[Dataset entries]
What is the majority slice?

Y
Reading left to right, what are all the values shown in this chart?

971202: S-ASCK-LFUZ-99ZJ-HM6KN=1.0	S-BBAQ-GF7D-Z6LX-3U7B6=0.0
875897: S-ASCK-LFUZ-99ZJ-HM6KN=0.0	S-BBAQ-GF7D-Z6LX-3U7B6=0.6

§ TASK GOAL: Could you update the rows above by replacing "chart" with "graph" and leaving everything else unchanged?

§ REPLY TO THE TASK:
What is the majority slice?

Y
Reading left to right, what are all the values shown in this graph?

971202: S-ASCK-LFUZ-99ZJ-HM6KN=1.0	S-BBAQ-GF7D-Z6LX-3U7B6=0.0
875897: S-ASCK-LFUZ-99ZJ-HM6KN=0.0	S-BBAQ-GF7D-Z6LX-3U7B6=0.6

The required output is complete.